TEXTO MOSTRADO:
Por su parte, la prensa internacional, por lo general,
prefiere destacar en sus titulares cada delegación de empresarios que viaja a
reunirse con el Gobierno cubano, antes que monitorear si han sido levantadas
las restricciones internas al sector no estatal para que pueda beneficiarse del
17 D.
El otro hecho inconveniente es que desde el 17 D se han
multiplicado las salidas legales e ilegales del país. En una sociedad
"estable", pero sin alternativas de prosperidad, la única que existe
es irse a otra parte. La mayoría de los cubanos apoyan los pasos de Obama, pero
al transcurrir los meses corroboran que los cambios internos positivos que su
nueva política hacia Cuba puede potencialmente facilitar, no se materializan.
Lo impide el bloqueo… del Partido Comunista.
La motivación real detrás del 17D,
ubicada en el marco de la seguridad nacional, pudiera también frustrarse. La
pretendida política de estabilización puede terminar incentivando la
desestabilización. La causa de ese problema radica en su falsa premisa: la raíz
de la inestabilidad interna no es el embargo estadounidense. Lo que hoy
potencia el éxodo interno e internacional y empuja gradualmente a sectores de
la población a involucrarse en actividades delictivas para subsistir es el
bloqueo —férreo y persistente— del Gobierno cubano a las capacidades creativas
de la ciudadanía al coartar sus libertades básicas. Prevenir una crisis
de envergadura en la Isla no se logra consolidando el régimen de gobernabilidad
existente porque es de él que emana el caos.

EXTRACTOS DE ENTRADAS:
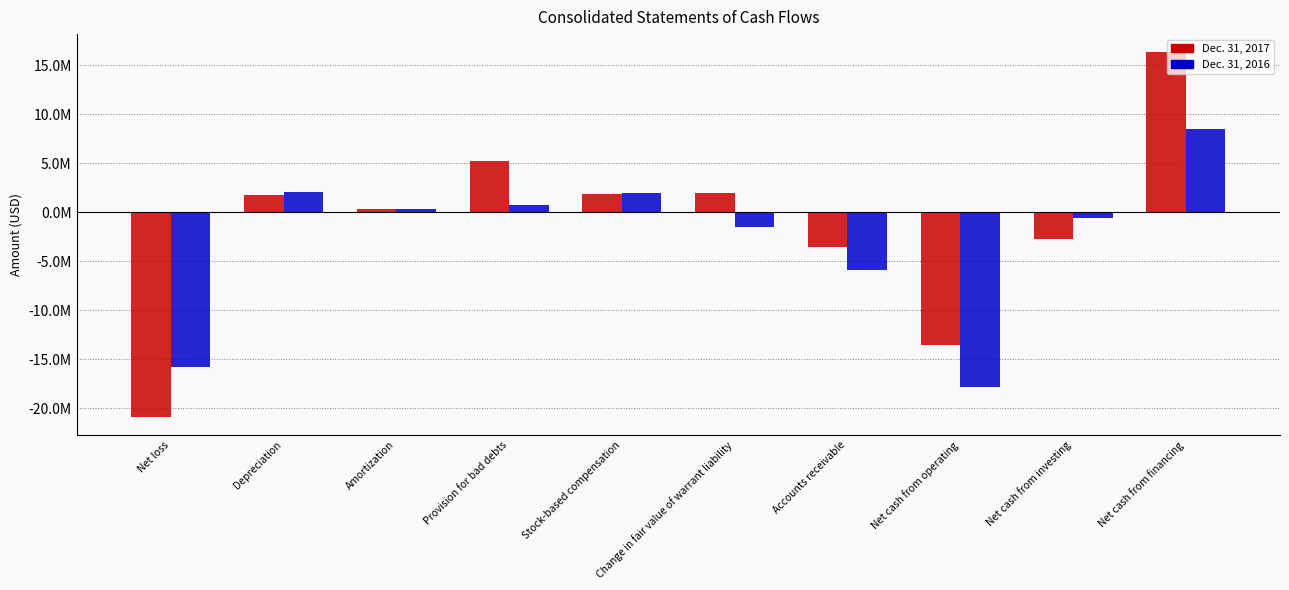

Which series has the largest total across all categories?

Dec. 31, 2017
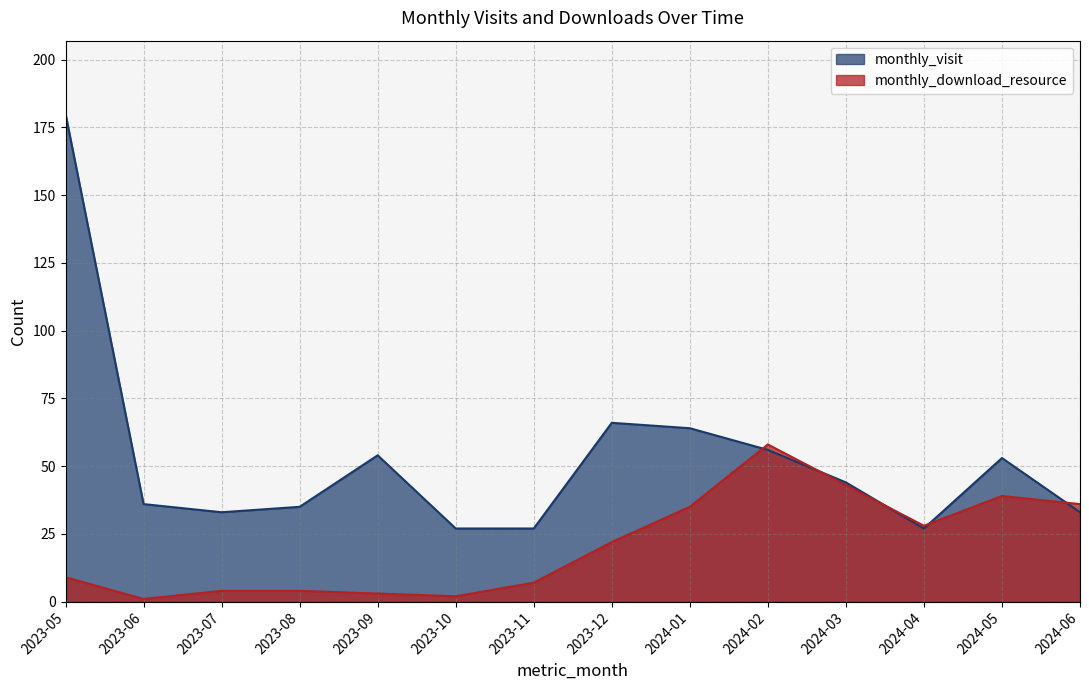

Which category has the lowest value in the monthly_visit series?

2023-10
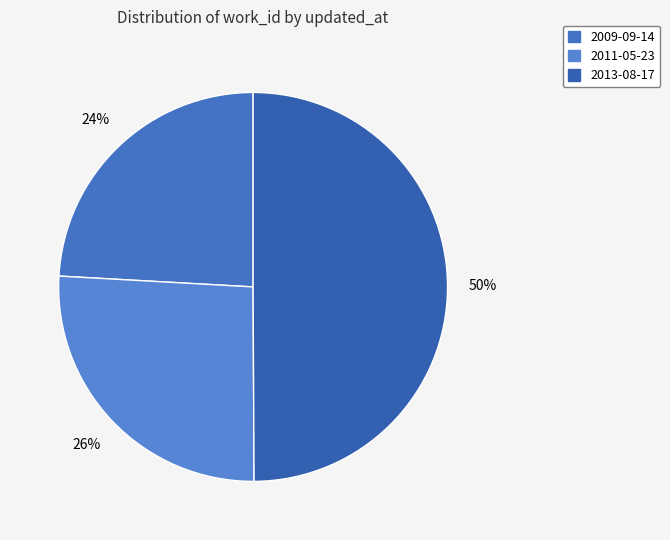

What percentage is the 2011-05-23 slice, to the nearest percent?

26%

PARTES DEL EJERCICIO:
1: Responde estas preguntas sobre el texto acerca de Cuba:
(a) ¿Qué prefiere destacar la prensa internacional en sus titulares?
(b) ¿Qué se ha multiplicado desde el 17 D?
(c) ¿Qué afirma el texto que no es la raíz de la inestabilidad interna?
2: Reúne todas las líneas de las entradas que contienen la palabra "series". Ten en cuenta las mayúsculas y minúsculas.
El texto y las entradas no tienen relación entre sí.

RESULTADOS DEL EJERCICIO:
1:
(a) Cada delegación de empresarios que viaja a reunirse con el Gobierno cubano.
(b) Las salidas legales e ilegales del país.
(c) El embargo estadounidense.

2:
Which series has the largest total across all categories?
Which category has the lowest value in the monthly_visit series?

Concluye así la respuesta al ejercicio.